Sarah esboza una media sonrisa y asiente.

—No te sientas culpable de consumir, Lena, recuerda que solo lo hacemos para olvidarnos de toda la mierda, además... —Se relame los labios llenos con diversión—. Cada quien elige con qué infierno quemarse.

Sarah deposita en mi palma abierta un sobre transparente y yo cierro la mano. Ella se levanta de la silla y me guiña un ojo. Me doy cuenta que lleva una ramera muy corta, pero no le doy importancia. Es su forma característica de vestir.

—Disfrútalo, Lena —me dice bajito y abandona la cocina con sus tacones, los cuales hacen ruido cuando tocan los mosaicos del piso.

Una vez se ha marchado y se ha perdido de mi vista, abro la mano y miro el sobre transparente. Quiero de inmediato abrirlo y consumir las pastillas, pero aún el remordimiento no cede por completo. Siempre me pasa antes de consumir, aunque son solo pequeños instantes, después el sentimiento pasa y la culpa desaparece. Me levanto de la silla y me recargo en el lavatrastos. Mi mirada se pierde entre los detalles de vasos. Es entonces que descubro dos pequeñas tarjetas acomodadas sin cuidado en un servilletero. El color rojo de las mismas me llama la atención, por lo que tomo una.

Es una pequeña tarjeta de identificación. Tiene escrito un número y un nombre; Robert Jones. Le doy la vuelta al reverso y descubro una foto de un hombre blanco, de cabellos negros y ojos oscuros. Y debajo de su fotografía está una leyenda que dice: agente de policía.

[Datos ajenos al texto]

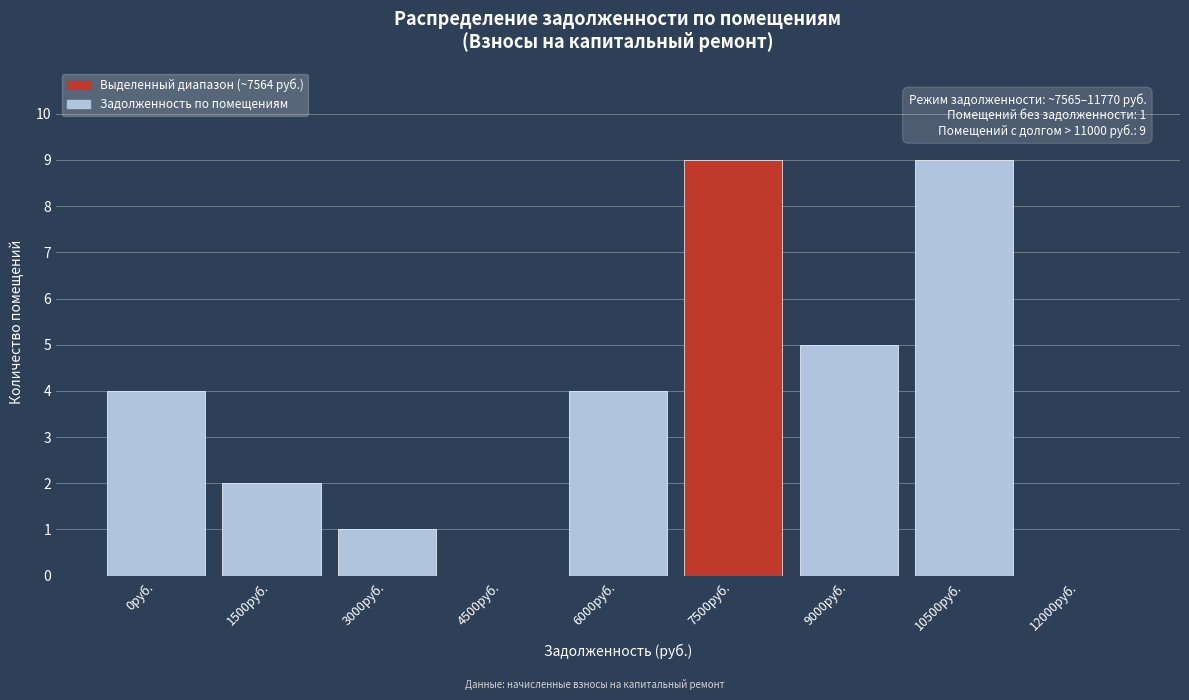

Reading right to left, list all the values displayed in this chart.

12000руб.=0	10500руб.=9	9000руб.=5	7500руб.=9	6000руб.=4	4500руб.=0	3000руб.=1	1500руб.=2	0руб.=4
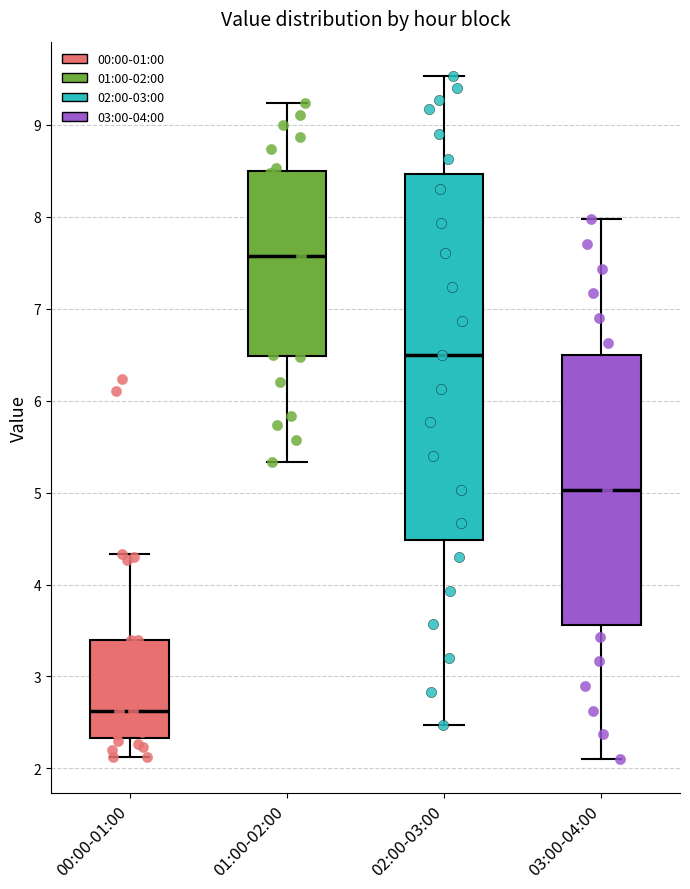

Reading left to right, read every box against the y-axis: the position of its median line, the range the box covers, and the ends of its whiskers. The values are not printed on the chart, so give them approximately, as read against the axis.

00:00-01:00: median 2.6, box 2.3 to 3.4, whiskers 2.1 to 4.3
01:00-02:00: median 7.6, box 6.5 to 8.5, whiskers 5.3 to 9.2
02:00-03:00: median 6.5, box 4.5 to 8.5, whiskers 2.5 to 9.5
03:00-04:00: median 5.0, box 3.6 to 6.5, whiskers 2.1 to 8.0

La resolución llega a mi mente. Ese hombre debe ser el padre de Sarah. Y por su cargo, ahora entiendo por qué siempre está tan ausente de su casa. Lo pienso un instante y decido guardar la tarjeta en el bolsillo de mi pantalón. Se me ocurre que él haya sido uno de los agentes que se enteraron del caso de mi hermano y tal vez, solo tal vez, pueda ayudarme. Es muy seguro que él está al tanto. Sundeville es tan pequeño que es imposible que los agentes no tengan conocimiento de todo lo que sucede. Además, prácticamente el suceso cubrió todos los postes de la ciudad.

Justo como la nota que encontré en la acera.

Escucho un movimiento detrás de mí y me giro con brusquedad, pero me tranquilizo al ver que solo es un chico que me mira un poco turbado que, sin más preámbulos, solo toma algo del refrigerador y se retira. Vuelvo a respirar con tranquilidad y abro el pequeño sobre.

Tiro la bolsita en el bote de basura y dejo las dos pequeñas pastillas blancas sobre la palma de mi mano. Me acerco al grifo para servirme un vaso de agua y, sin esperar más, las trago casi con brusquedad. Puedo sentir el líquido avanzar por mi garganta y esbozo una sonrisa.

Esto es lo que más disfruto: la sensación repentina de felicidad y bienestar que me provocan. Y, aunque sé que son un arma de doble filo, porque después me sentiré miserable, no me interesa. Conforme transcurren los minutos, comienzo a sentir las emociones y como todo parece cambiar de forma y de color.